One of the most concerning aspects of the suffocation of the four snowboarders in their snow cave, is the virtual impossibility of finding snow caves and tents that have been buried under the snow, unless their locations are already known to an accuracy of better than +/- 100 metres.

Sergeant Warren Denham of Jindabyne police, who was the field leader of the search for the four snowboarders, is very certain that he and other teams passed directly over the site, or very close by, several times during the first few days of the search. So much snow must have accumulated that all sign of the snow cave was buried, including the ski poles standing alongside its entrance.

Mountain huts containing logbooks, in which all parties record their travels, are the best means of minimizing the size of the area to be searched in order to locate a missing person or a missing group.

Two invaluable survival-enhancing features can be seen in Photo No. 46, taken in 1987 in the Grey Mare Hut in the Kosciuszko National Park: -

Firstly there is a fire burning in the fireplace to dry wet clothing (with supplies of dry firewood stored in a "lean-to" against one external wall of the hut) and, secondly, a logbook can be seen prominently displayed on the wall to the left of the mantelpiece.
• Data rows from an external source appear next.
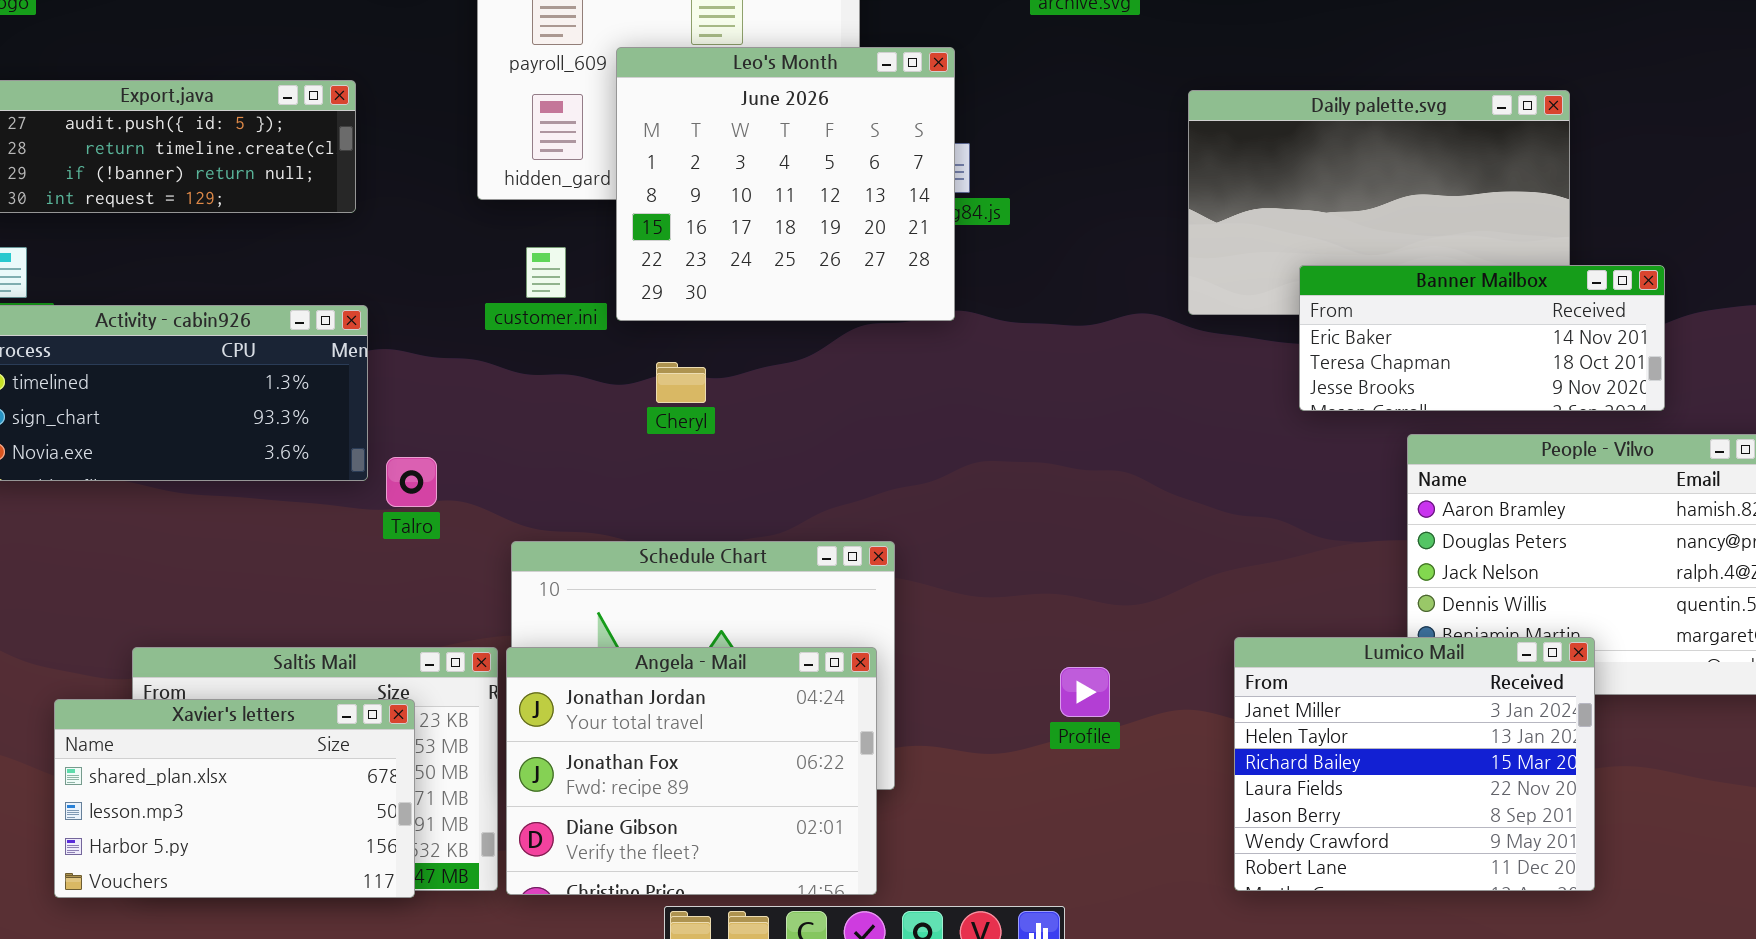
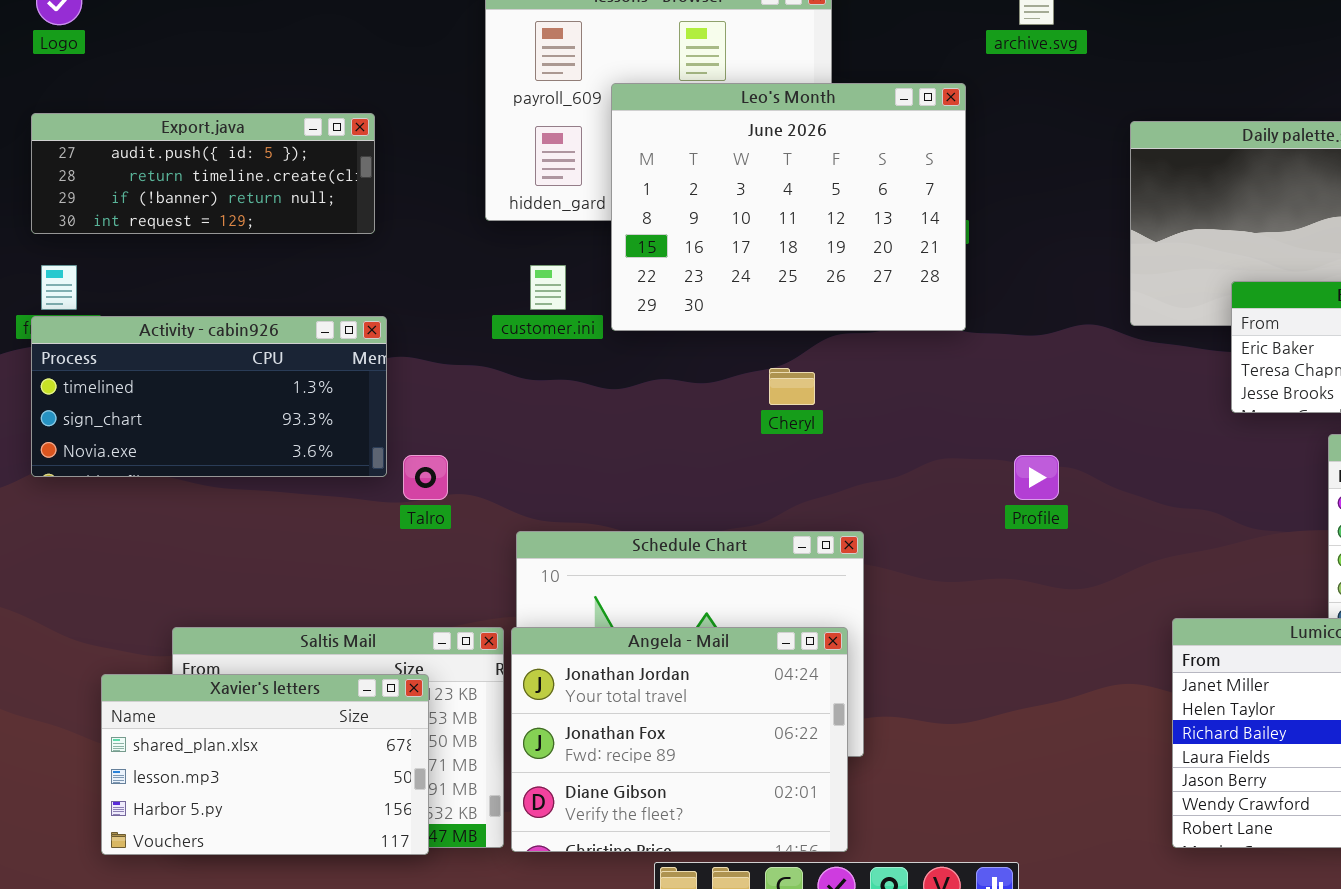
Leo's Month: [616,47,955,321] -> [611,83,966,331], resized
Cheryl: [656,362,706,403] -> [769,368,815,405], moved
Profile: [1060,667,1110,717] -> [1014,455,1059,500], moved

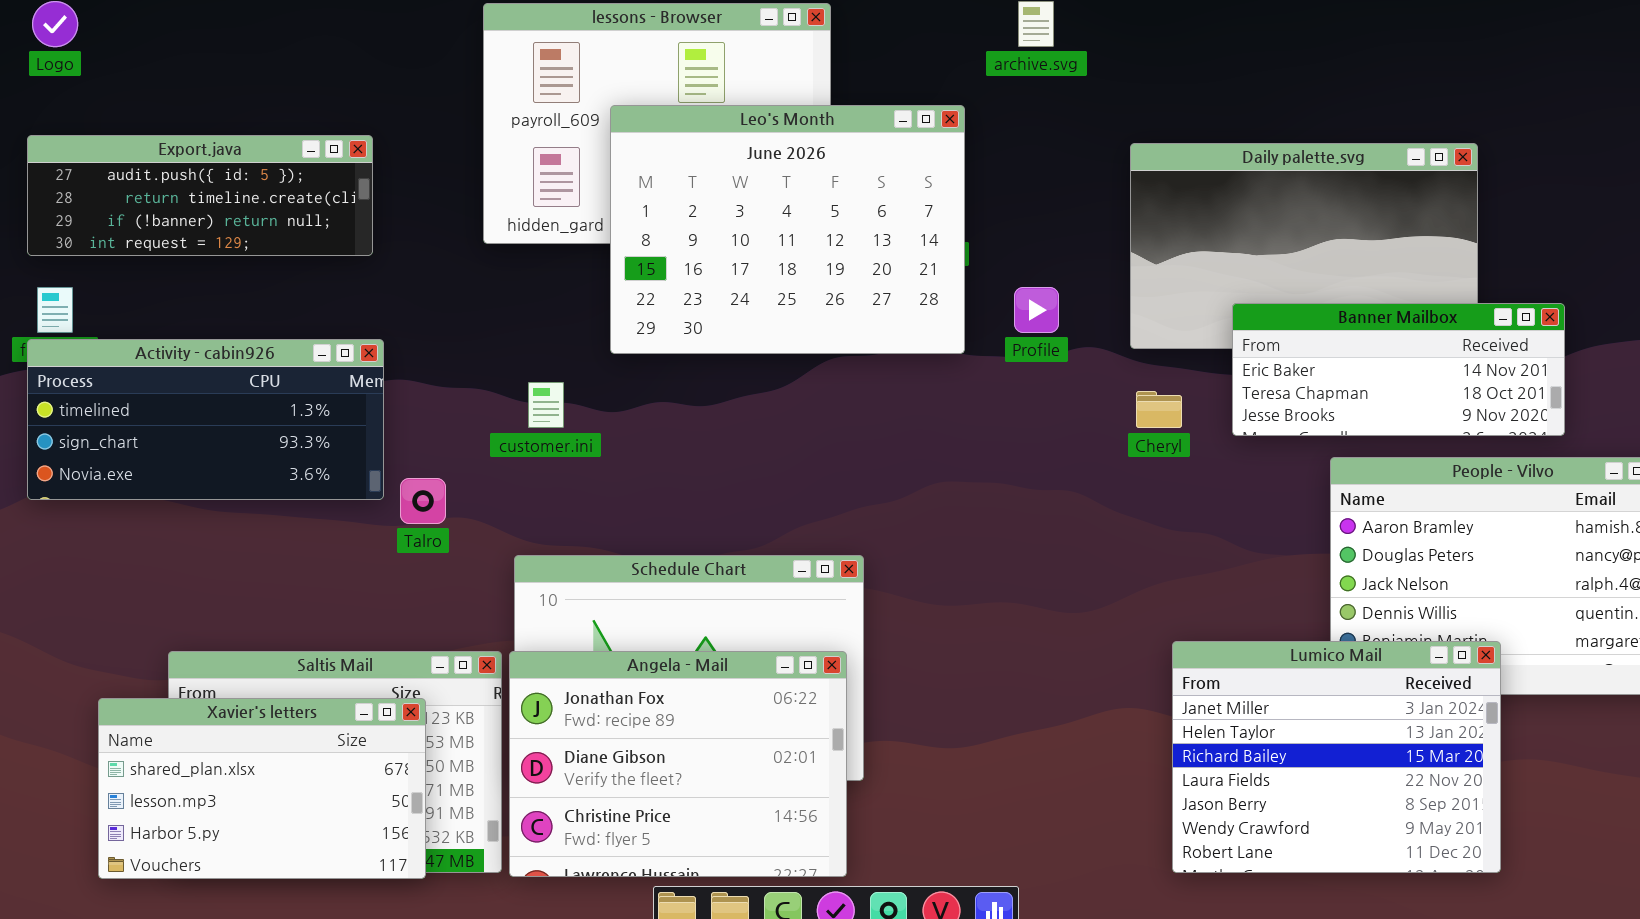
customer.ini: [530,265,566,310] -> [528,382,564,428], moved
Cheryl: [769,368,815,405] -> [1136,391,1182,428], moved
Profile: [1014,455,1059,500] -> [1014,287,1059,333], moved
Angela - Mail: [511,627,848,852] -> [509,651,847,877], scrolled down 1 row

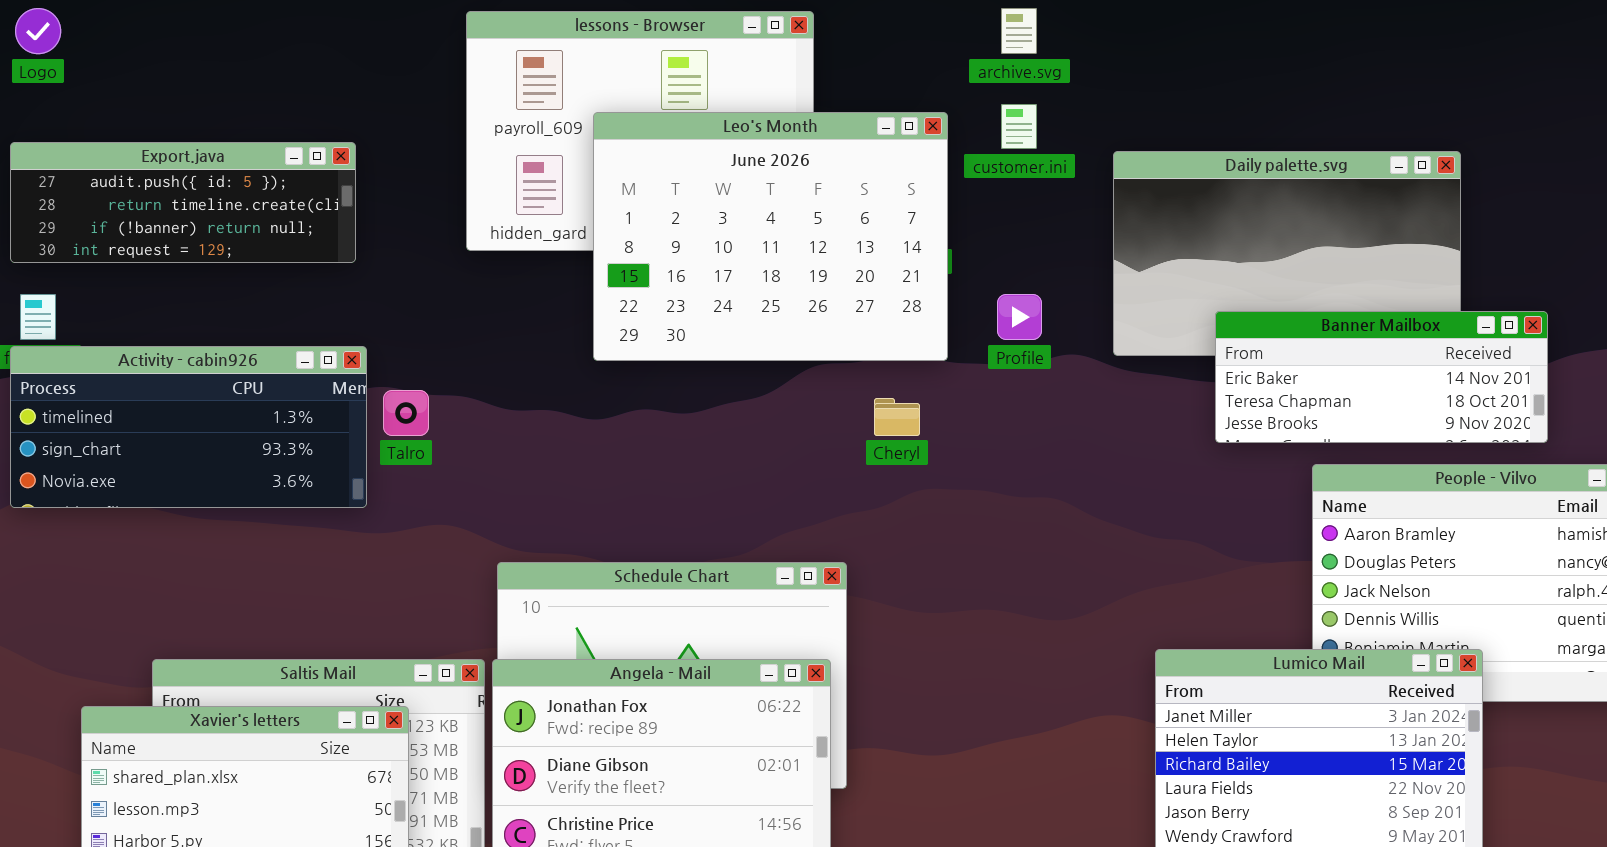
customer.ini: [528,382,564,428] -> [1001,104,1037,149], moved
Cheryl: [1136,391,1182,428] -> [874,398,920,436], moved
Talro: [400,478,446,524] -> [383,390,429,436], moved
During any search in this area, the logbook would be the first thing to be consulted by searchers, should the missing skiers/hikers be not physically present in the hut when the search party arrived.

There also is a map mounted on the wall beside the window, should a touring group have accidentally damaged, or lost, their map of the area.

Even basic cattlemen's huts, like Horsehair Hut (Photo No. 47), provide shelter from the elements, plus a fireplace and the opportunity to dry wet clothing and equipment.